*Task goal*
Search the records for lines with the word "template" and copy each match.

[Structured diff data]
┄┄┄┄┄┄┄┄┄┄

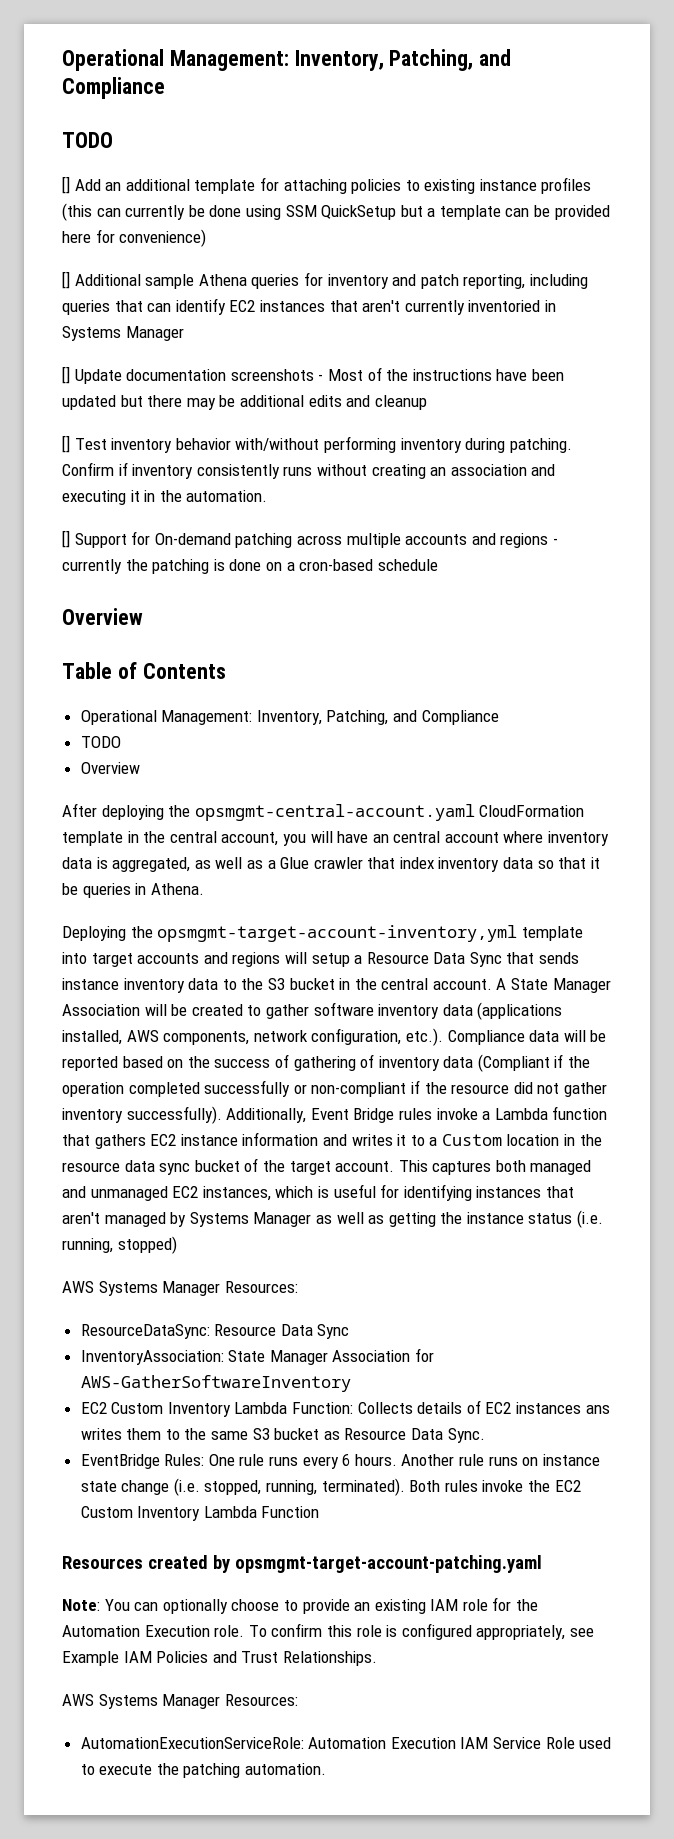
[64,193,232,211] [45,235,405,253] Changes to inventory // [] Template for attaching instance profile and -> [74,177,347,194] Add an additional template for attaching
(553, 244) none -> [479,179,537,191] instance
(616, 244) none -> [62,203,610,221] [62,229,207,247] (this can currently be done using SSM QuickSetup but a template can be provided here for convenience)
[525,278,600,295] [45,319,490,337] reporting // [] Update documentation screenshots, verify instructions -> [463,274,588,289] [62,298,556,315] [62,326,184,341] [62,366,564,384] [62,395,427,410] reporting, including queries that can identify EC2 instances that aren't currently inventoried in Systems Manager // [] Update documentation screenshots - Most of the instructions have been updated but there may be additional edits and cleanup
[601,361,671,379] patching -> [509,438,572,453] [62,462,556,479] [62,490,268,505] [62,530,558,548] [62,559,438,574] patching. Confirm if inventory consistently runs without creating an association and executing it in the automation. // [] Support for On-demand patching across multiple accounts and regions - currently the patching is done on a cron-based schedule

┄┄┄┄┄┄┄┄┄┄

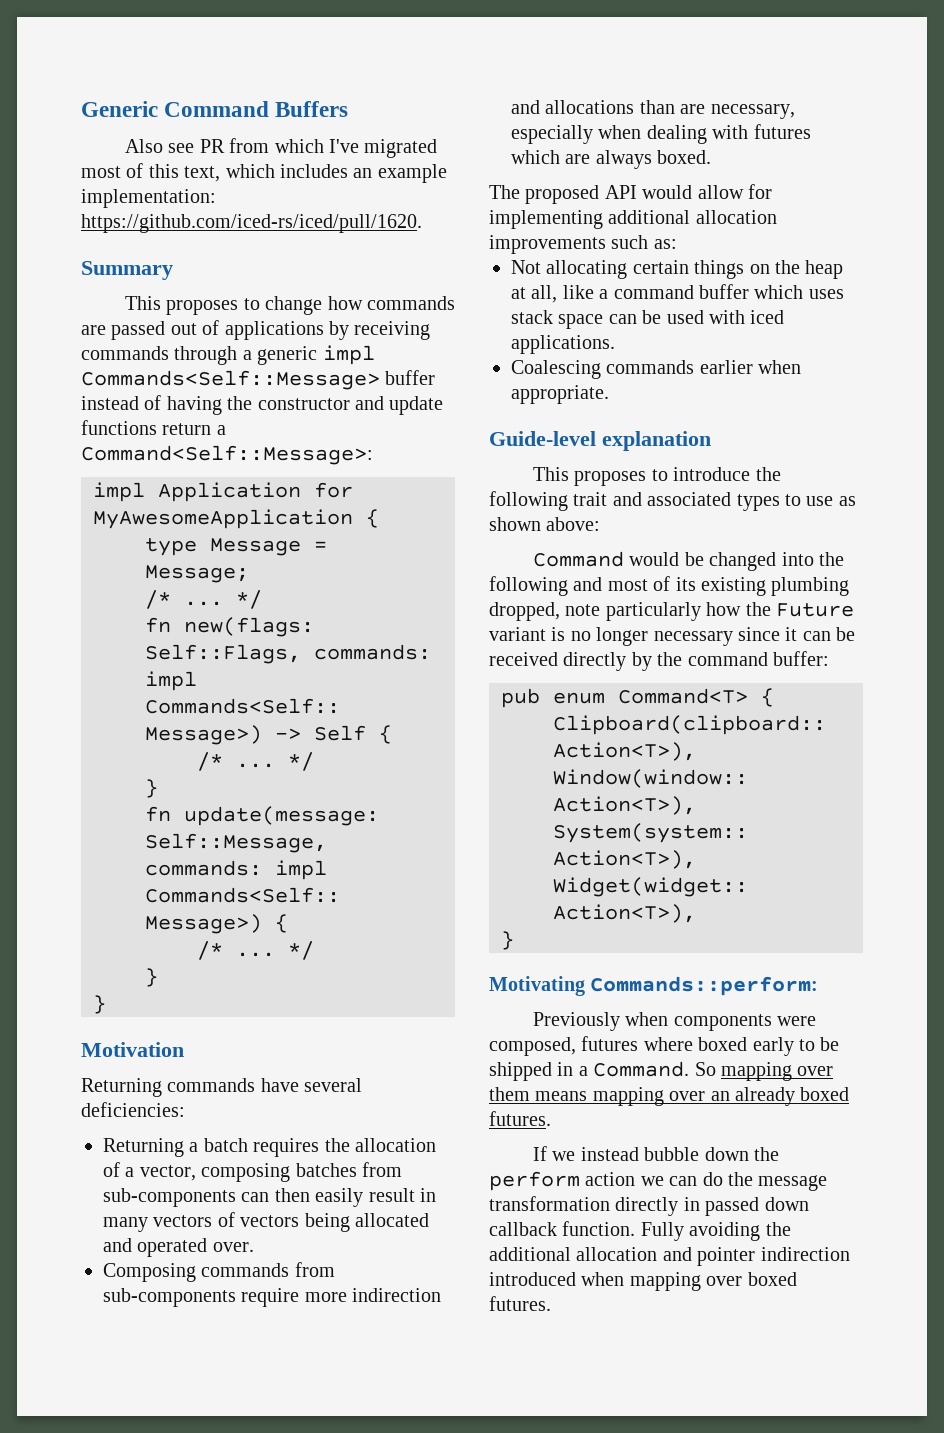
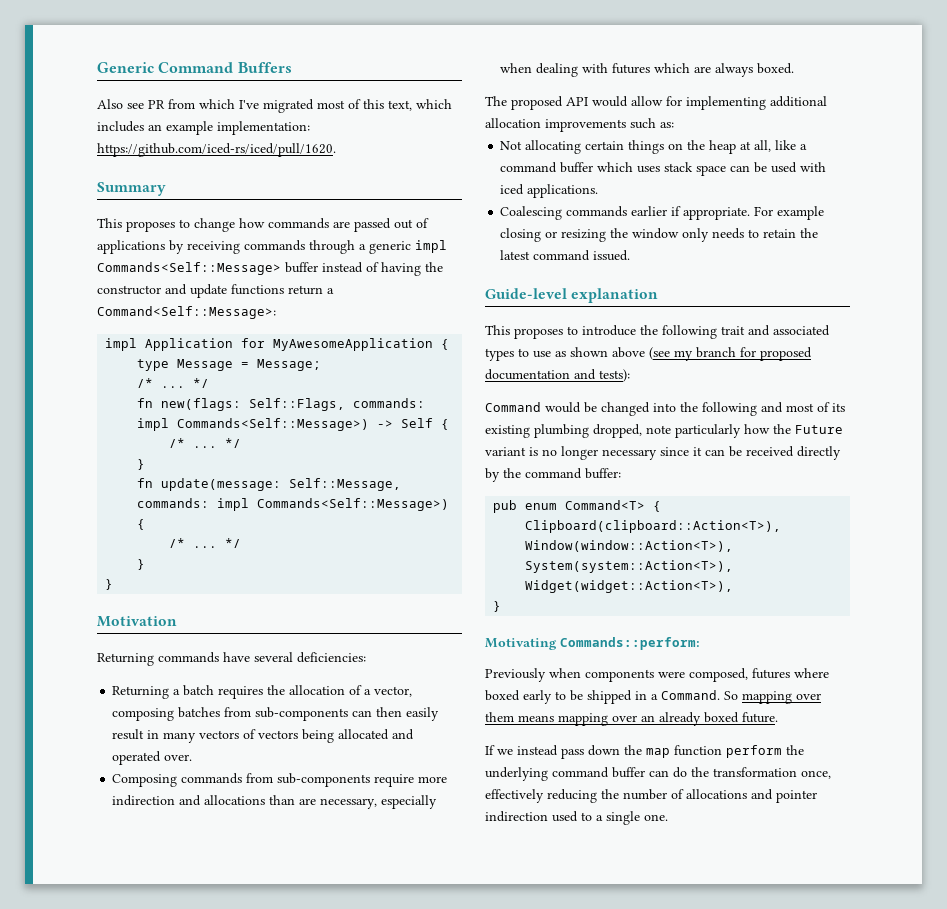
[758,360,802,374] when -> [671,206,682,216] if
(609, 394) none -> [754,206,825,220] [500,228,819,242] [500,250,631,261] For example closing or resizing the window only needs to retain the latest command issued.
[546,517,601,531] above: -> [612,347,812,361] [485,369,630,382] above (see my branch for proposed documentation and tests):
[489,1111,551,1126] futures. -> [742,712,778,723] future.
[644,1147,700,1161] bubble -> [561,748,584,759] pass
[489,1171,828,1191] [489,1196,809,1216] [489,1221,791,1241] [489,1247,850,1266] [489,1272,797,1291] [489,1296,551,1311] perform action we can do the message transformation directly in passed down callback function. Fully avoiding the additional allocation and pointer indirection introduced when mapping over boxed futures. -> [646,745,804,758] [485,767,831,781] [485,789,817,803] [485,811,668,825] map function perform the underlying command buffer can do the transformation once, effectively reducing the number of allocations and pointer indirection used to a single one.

┄┄┄┄┄┄┄┄┄┄

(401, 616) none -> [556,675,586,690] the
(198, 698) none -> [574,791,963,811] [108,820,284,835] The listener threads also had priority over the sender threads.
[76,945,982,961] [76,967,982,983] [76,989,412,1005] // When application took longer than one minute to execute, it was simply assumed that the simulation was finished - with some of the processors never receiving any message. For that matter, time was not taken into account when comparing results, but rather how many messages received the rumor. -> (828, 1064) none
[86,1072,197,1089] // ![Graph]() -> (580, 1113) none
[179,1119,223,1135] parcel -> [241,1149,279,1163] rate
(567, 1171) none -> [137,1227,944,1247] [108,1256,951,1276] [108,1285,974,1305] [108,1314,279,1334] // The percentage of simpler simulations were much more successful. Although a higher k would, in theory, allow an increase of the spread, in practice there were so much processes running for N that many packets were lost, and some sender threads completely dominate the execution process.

┄┄┄┄┄┄┄┄┄┄

*Finished task*
[64,193,232,211] [45,235,405,253] Changes to inventory // [] Template for attaching instance profile and -> [74,177,347,194] Add an additional template for attaching
(616, 244) none -> [62,203,610,221] [62,229,207,247] (this can currently be done using SSM QuickSetup but a template can be provided here for convenience)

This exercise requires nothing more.